If, by any chance, a tenant has significant savings, he or she can probably negotiate a year’s lease by paying a significant amount of rent in advance. For most people however, the most feasible procedure is to seek a co-signer. A landlord does not have to accept a co-signer, but many do.

A co-signer, to be acceptable, usually has to meet all the qualifications of a tenant who would normally qualify for the apartment: good credit and employment record and sufficient income. It helps to have a co-signer who lives in Maryland, though some landlords will accept co-signers who live out of state.

Co-signing a lease is a serious responsibility that should not be taken lightly. Tenants seeking a co-signer should not underestimate the risk that they are asking someone to assume. If a tenant cannot really afford or can’t budget his/her money properly and defaults on the lease, then most landlords will seek payment from the co-signer even if they have to take him/her to court. Simply because a co-signer does not reside in the property does not mean that he or she cannot be held accountable for the rent.

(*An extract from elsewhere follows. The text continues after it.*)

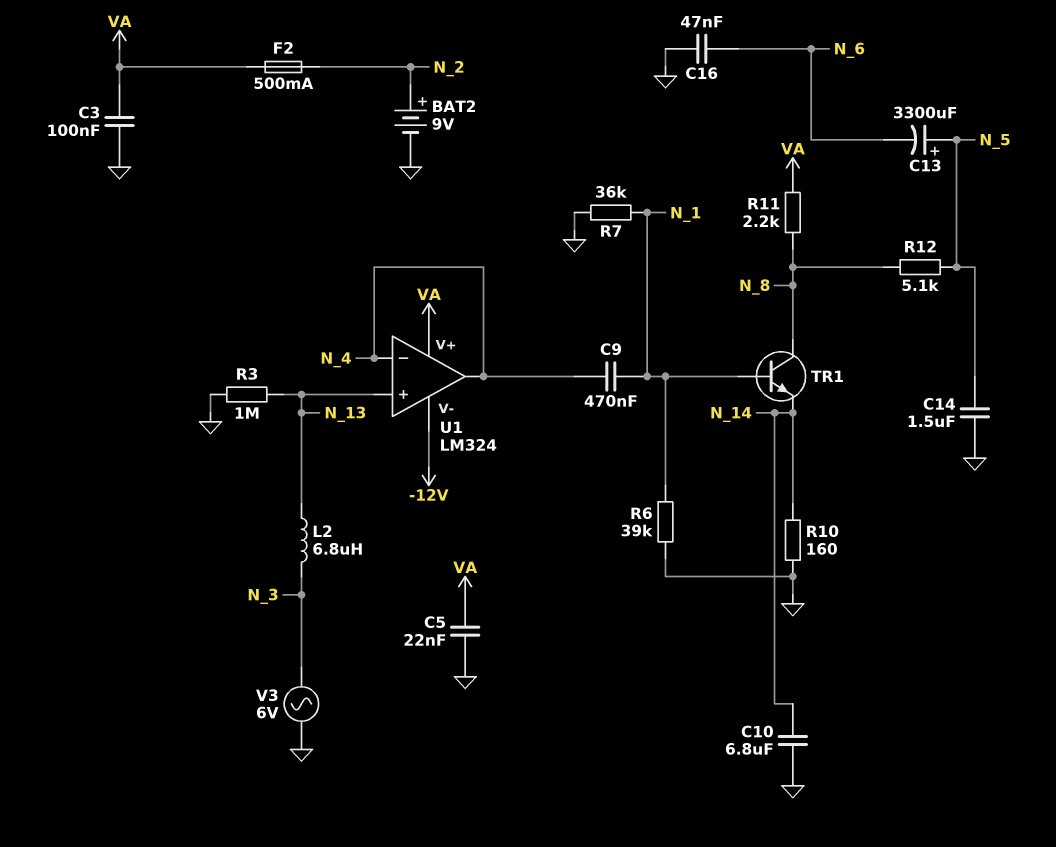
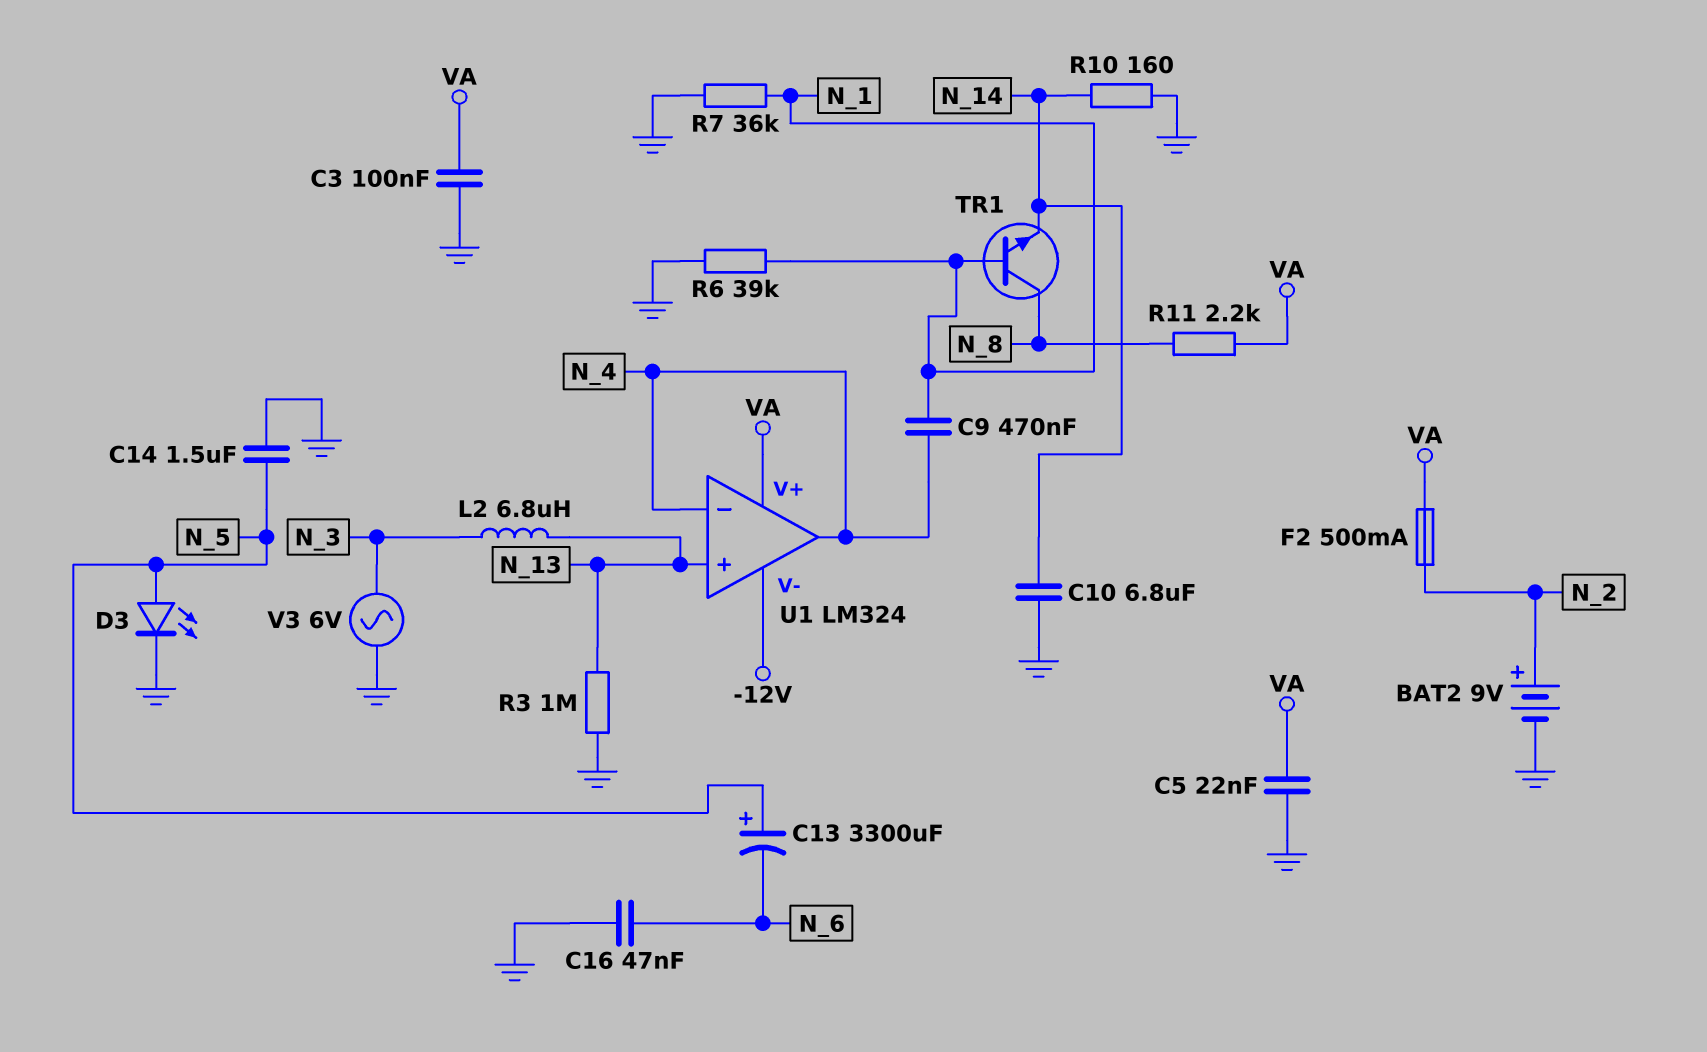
D3: none -> LED (A N_5, K GND)
R12: 5.1k (N_5, N_8) -> none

Furthermore, a co-signer must know whether he or she is responsible for only the first year of the lease or for renewals thereafter-- as is usually the case. If tenants have been paying their rent on time during the first year, and should their incomes improve enough to have the apartments on their own, then before their current leases renew, they should seek to have non-co-signed leases for the future. If the tenants are unwilling to do this, and the co-signer wants to be relieved of future potential liability, then the co-signer should send a written notice to the landlord, before the lease renews, that at the end of the current lease he or she will no longer be a co-signer.

Sometimes, especially in the case of students, there are three co-signers-- perhaps one from Maryland and two from out of state. The Maryland co-signer and the Maryland tenant should be aware that the landlord can sue one or all of the co-signers, and it is easier to sue locally than out of state. If the Maryland co-signer has income and assets enough, he/she may be the only one sued (and then he/she would have to sue the other co-signers).

So, using a co-signer may enable you to rent the apartment you really want. However, if you are a tenant seeking a co-signer, you need to fully realize the risk you are asking another person to take for you. Instead of asking someone to take this risk for you, you may want to consider seeking more modest accommodations where the landlord does not require a co-signer until you have rectified your credit or have a better employment record and income.